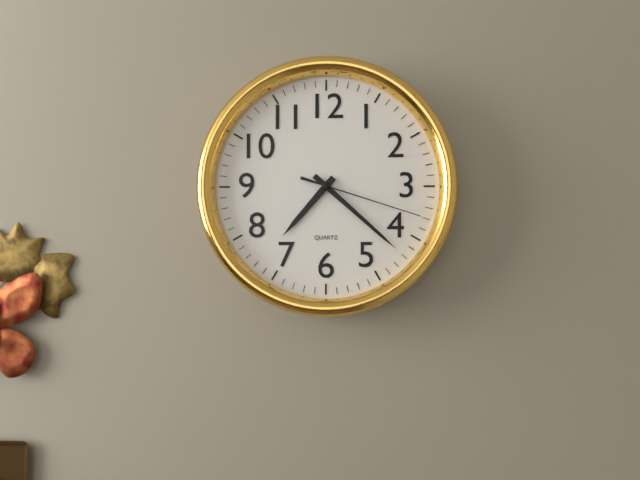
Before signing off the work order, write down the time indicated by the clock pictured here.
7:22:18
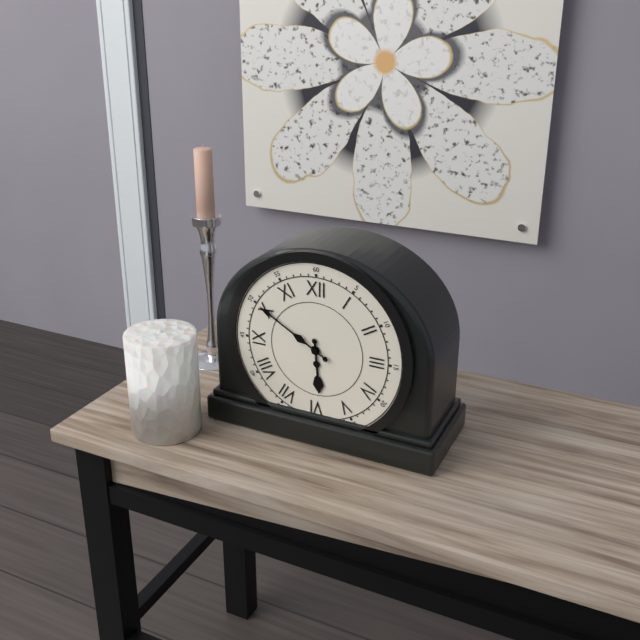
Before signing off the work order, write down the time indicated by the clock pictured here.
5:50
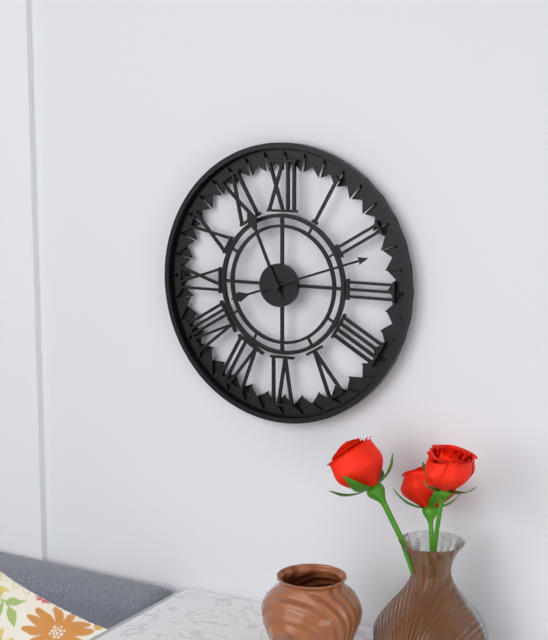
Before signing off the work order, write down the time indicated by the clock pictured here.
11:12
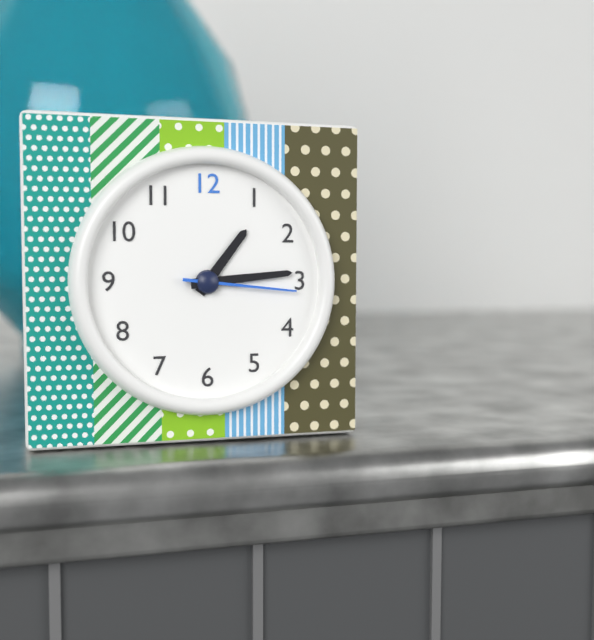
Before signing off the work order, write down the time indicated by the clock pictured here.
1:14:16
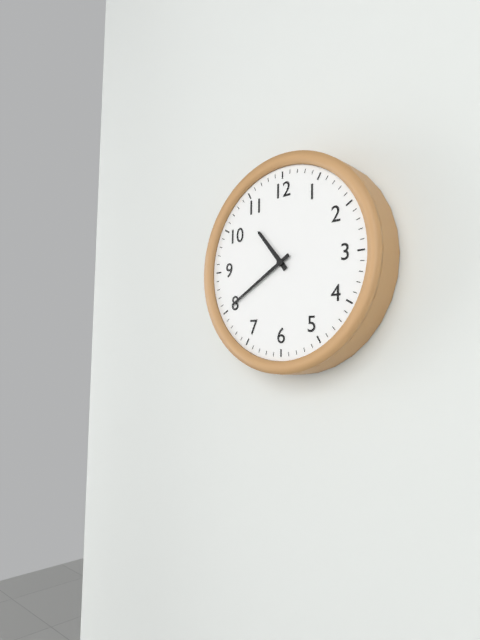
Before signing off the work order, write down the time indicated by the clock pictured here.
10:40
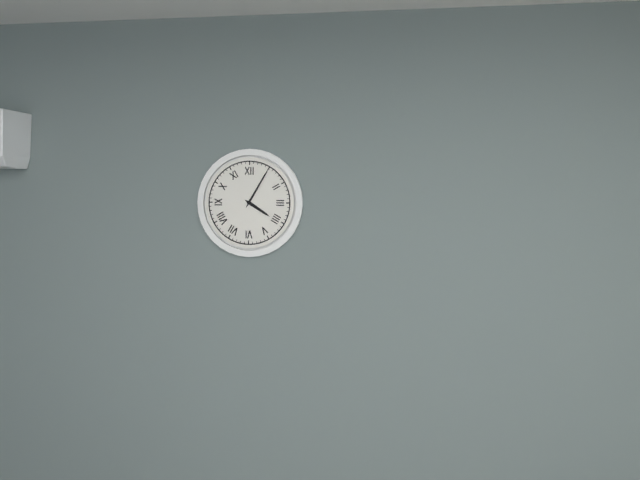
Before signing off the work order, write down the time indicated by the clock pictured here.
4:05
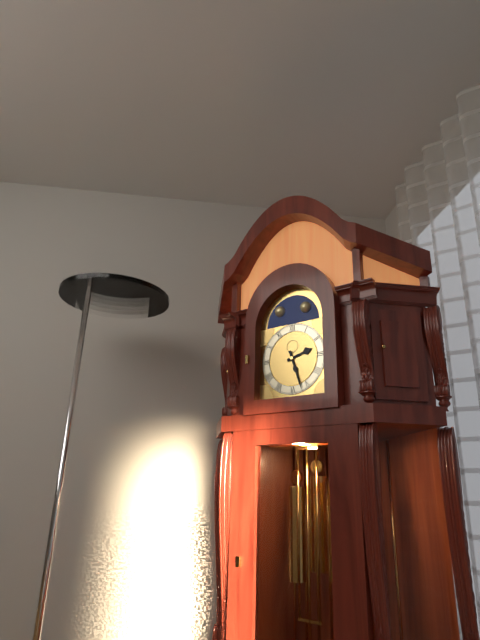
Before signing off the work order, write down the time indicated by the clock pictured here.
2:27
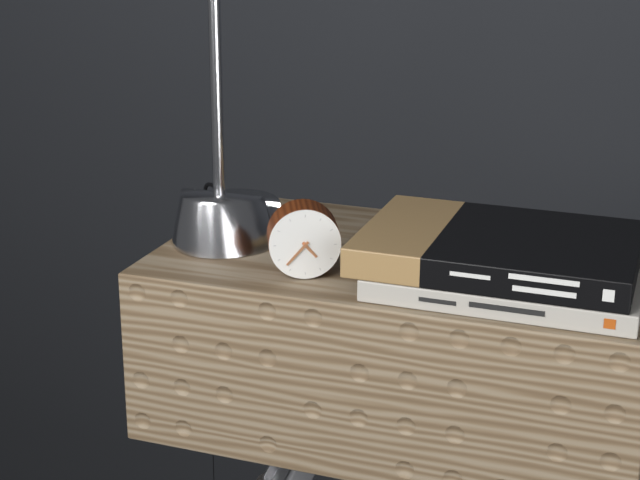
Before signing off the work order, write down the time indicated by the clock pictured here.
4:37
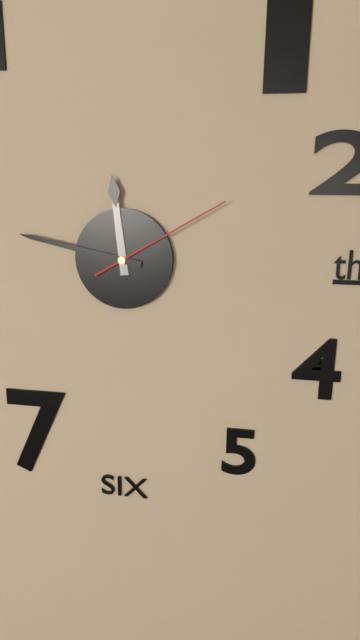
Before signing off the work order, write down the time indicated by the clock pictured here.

.....

- [Exercise goal]: Rewrite all of the records above with "work order" changed to "job sheet" and everything else kept the same. Leave the pictures out.

- [Right answer]:
Before signing off the job sheet, write down the time indicated by the clock pictured here.
7:22:18
Before signing off the job sheet, write down the time indicated by the clock pictured here.
5:50
Before signing off the job sheet, write down the time indicated by the clock pictured here.
11:12
Before signing off the job sheet, write down the time indicated by the clock pictured here.
1:14:16
Before signing off the job sheet, write down the time indicated by the clock pictured here.
10:40
Before signing off the job sheet, write down the time indicated by the clock pictured here.
4:05
Before signing off the job sheet, write down the time indicated by the clock pictured here.
2:27
Before signing off the job sheet, write down the time indicated by the clock pictured here.
4:37
Before signing off the job sheet, write down the time indicated by the clock pictured here.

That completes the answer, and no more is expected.